Fishing is the main economic activity on the lake and is located near Budongo Forest reserve. You can visit the lake and also go for chimpanzee tracking adventures in the forest reserve.
Lake Edward and Lake George
The two lakes are typically located in the rift valley escarpment in south western Uganda and are connected by the Kazinga Channel. Lake Edward shared by Uganda and DR Congo with parts of the 2325sq km lake in Queen Elizabeth National Park.
Lake George is the smaller of the two and shallow as well occupying 250sq km. A swamp fringes that silted lake that is joined to Lake Edward by the meandering waters of Kazinga Channel.
Fishing is an important economic activity for the communities living near the two lakes. Kazinga Channel is known for the traditional sunset baot cruises for wildlfie safaris at Queen Elizabeth
This lake lies in a designated ramsar site 20km from Kampala in the south central district of Masaka. it was once part of the greater Lake Victoria until silting of lake Victoria built sand dunes that separated the two lakes.
It is good place for birding safaris in Uganda and some of the regular sights at the lake are kingfishers, Crested Crane, Ross’ Turaco and the broad billed roller among others. Some of the animals that live near the lakes include vervet monkeys, duikers, monitor lizards and squirrels among others.

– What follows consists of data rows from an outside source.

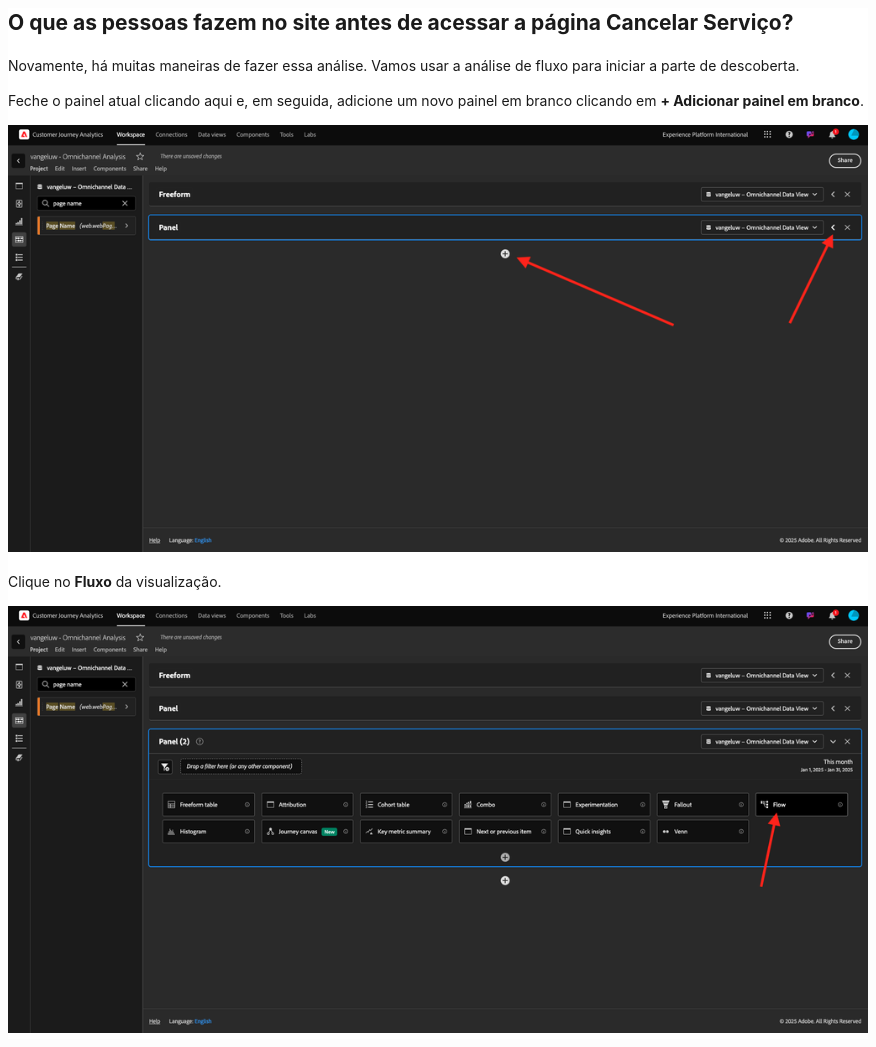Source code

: ## O que as pessoas fazem no site antes de acessar a página Cancelar Serviço?

Novamente, há muitas maneiras de fazer essa análise. Vamos usar a análise de fluxo para iniciar a parte de descoberta.

Feche o painel atual clicando aqui e, em seguida, adicione um novo painel em branco clicando em **+ Adicionar painel em branco**.

![demonstração](./images/pro0.png)

Clique no **Fluxo** da visualização.

![demonstração](./images/pro35.png)
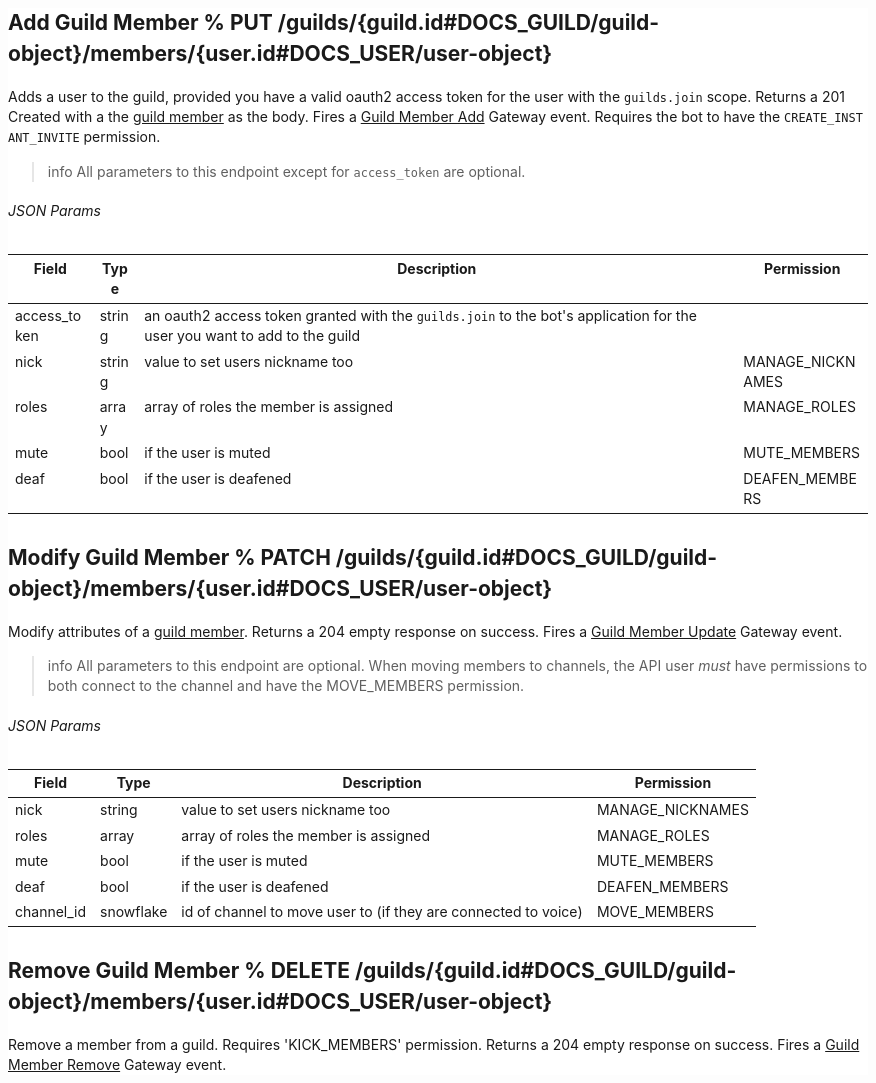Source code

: ## Add Guild Member % PUT /guilds/{guild.id#DOCS_GUILD/guild-object}/members/{user.id#DOCS_USER/user-object}

Adds a user to the guild, provided you have a valid oauth2 access token for the user with the `guilds.join` scope. Returns a 201 Created with a the [guild member](#DOCS_GUILD/guild-member-object) as the body. Fires a [Guild Member Add](#DOCS_GATEWAY/guild-member-add) Gateway event. Requires the bot to have the `CREATE_INSTANT_INVITE` permission. 

>info
> All parameters to this endpoint except for `access_token` are optional. 

###### JSON Params

| Field | Type | Description | Permission |
|-------|------|-------------|------------|
| access_token | string | an oauth2 access token granted with the `guilds.join` to the bot's application for the user you want to add to the guild | |
| nick | string | value to set users nickname too | MANAGE_NICKNAMES |
| roles | array | array of roles the member is assigned | MANAGE_ROLES |
| mute | bool | if the user is muted | MUTE_MEMBERS |
| deaf | bool | if the user is deafened | DEAFEN_MEMBERS |

## Modify Guild Member % PATCH /guilds/{guild.id#DOCS_GUILD/guild-object}/members/{user.id#DOCS_USER/user-object}

Modify attributes of a [guild member](#DOCS_GUILD/guild-member-object). Returns a 204 empty response on success. Fires a [Guild Member Update](#DOCS_GATEWAY/guild-member-update) Gateway event.

>info
> All parameters to this endpoint are optional. When moving members to channels, the API user
> _must_ have permissions to both connect to the channel and have the MOVE_MEMBERS permission.

###### JSON Params

| Field | Type | Description | Permission |
|-------|------|-------------|------------|
| nick | string | value to set users nickname too | MANAGE_NICKNAMES |
| roles | array | array of roles the member is assigned | MANAGE_ROLES |
| mute | bool | if the user is muted | MUTE_MEMBERS |
| deaf | bool | if the user is deafened | DEAFEN_MEMBERS |
| channel_id | snowflake | id of channel to move user to (if they are connected to voice) | MOVE_MEMBERS |


## Remove Guild Member % DELETE /guilds/{guild.id#DOCS_GUILD/guild-object}/members/{user.id#DOCS_USER/user-object}

Remove a member from a guild. Requires 'KICK_MEMBERS' permission. Returns a 204 empty response on success. Fires a [Guild Member Remove](#DOCS_GATEWAY/guild-member-remove) Gateway event.

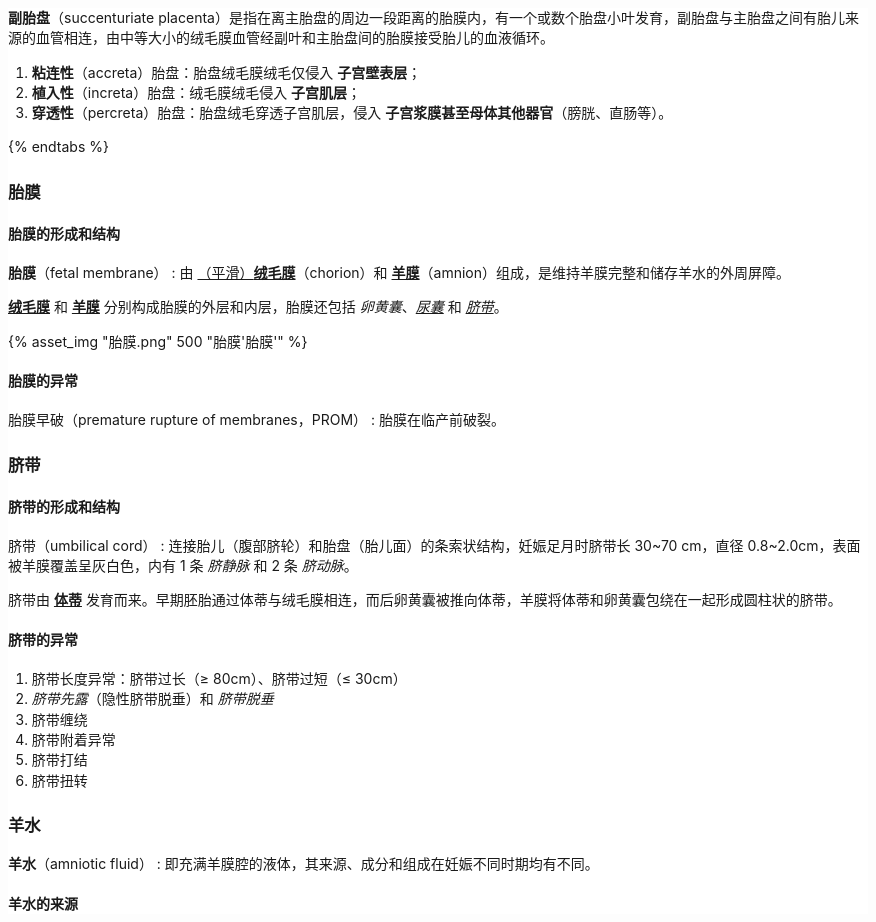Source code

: 


**副胎盘**（succenturiate placenta）是指在离主胎盘的周边一段距离的胎膜内，有一个或数个胎盘小叶发育，副胎盘与主胎盘之间有胎儿来源的血管相连，由中等大小的绒毛膜血管经副叶和主胎盘间的胎膜接受胎儿的血液循环。



1. **粘连性**（accreta）胎盘：胎盘绒毛膜绒毛仅侵入 **子宫壁表层**；
2. **植入性**（increta）胎盘：绒毛膜绒毛侵入 **子宫肌层**；
3. **穿透性**（percreta）胎盘：胎盘绒毛穿透子宫肌层，侵入 **子宫浆膜甚至母体其他器官**（膀胱、直肠等）。


{% endtabs %}


### 胎膜

#### 胎膜的形成和结构

**胎膜**（fetal membrane）
: 由 [（平滑）**绒毛膜**](?highlight=平滑绒毛膜#叶状绒毛膜)（chorion）和 [**羊膜**](?highlight=羊膜#羊膜)（amnion）组成，是维持羊膜完整和储存羊水的外周屏障。<br/>

[**绒毛膜**](?highlight=绒毛膜#叶状绒毛膜) 和 [**羊膜**](?highlight=羊膜#羊膜) 分别构成胎膜的外层和内层，胎膜还包括 *卵黄囊*、<a href="{% post_path 消化系统和呼吸系统的发生 %}?highlight=尿囊#直肠的发生与泄殖腔的分隔">*尿囊*</a> 和 [*脐带*](#脐带)。

{% asset_img "胎膜.png" 500 "胎膜'胎膜'" %}

#### 胎膜的异常

胎膜早破（premature rupture of membranes，PROM）
: 胎膜在临产前破裂。

### 脐带

#### 脐带的形成和结构

脐带（umbilical cord）
: 连接胎儿（腹部脐轮）和胎盘（胎儿面）的条索状结构，妊娠足月时脐带长 30\~70 cm，直径 0.8\~2.0cm，表面被羊膜覆盖呈灰白色，内有 1 条 *脐静脉* 和 2 条 *脐动脉*。

脐带由 <a href="{% post_path 人胚发生和早期发育 %}?highlight=体蒂#胚外中胚层和胚外体腔的形成">**体蒂**</a> 发育而来。早期胚胎通过体蒂与绒毛膜相连，而后卵黄囊被推向体蒂，羊膜将体蒂和卵黄囊包绕在一起形成圆柱状的脐带。

#### 脐带的异常

1. 脐带长度异常：脐带过长（≥ 80cm）、脐带过短（≤ 30cm）
2. *脐带先露*（隐性脐带脱垂）和 *脐带脱垂*
3. 脐带缠绕
4. 脐带附着异常
5. 脐带打结
6. 脐带扭转

### 羊水

**羊水**（amniotic fluid）
: 即充满羊膜腔的液体，其来源、成分和组成在妊娠不同时期均有不同。

#### 羊水的来源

This lake is found in south western Uganda and is one of the deepest lakes in Africa. It was named after the many birds that nest and migrate to the swamps and islands in the lake. It is a fresh water lake, bilharzias free and good for swimming. It is a remarkable destination for tourist adventures like boating and bird watching among others.
Ndali-Kasienda Crater lakes
These lakes are believed to be a result of volcanic activity that occurred in south west Uganda some 100,000 years ago. The extensive lake has more than 50 smaller lakes and water streams that flood in the course of the rainy season. The surrounding area boasts sights of monkey, butterflies, birds and fishing activity.
This fresh water lake is located in Eastern Uganda and was formed called lake Salisbury. Although long and narrow, the lake is a source of livelihood for the fishing communities in Eastern Uganda and a great birding site too. Some of the birds found in the fringing swamp include the papyrus endemic gonolek, Fox’s Weaver (endemic to swamps on this lake), shoebill stork, white winged warbler, pygmy goose and the Lesser Jacana among others.
This seasonal lake is thought to be part of the greater Lake Kyoga covered in papyrus swamp and water logged savannah. The wetlands protects Uganda’s largest breeding colonies of the papyrus gonolek, shoebill stork, rufus bellied heron, fox’s weaver and also has a few sights to the water loving antelope species-sitatunga.
There are many lakes in Uganda, both seasonal and permanent. Some of the lakes define Uganda’s national parks and sustain many of the forest reserves in the country. Other lakes worth visiting include Lake Mutanda in Bwindi Forest Park, Mutolere that is drained by the glaciers from Rwenzori Mountain in western Uganda, Lake Saka and Kaitabarogo in Fort Portal, Lake Wamala and Lake Katwe that is known for Uganda’s salt mining activity.
The major rivers that drain Uganda’s lakes include River Nile and its tributaries (Victoria Nile, Albert Nile & Blue Nile),Katonga, Mpanga, Narus, Manafwa, Narus, Lamia, Nyamwamba, Mubuku, Nyamugasani and Bujuku to mention a few.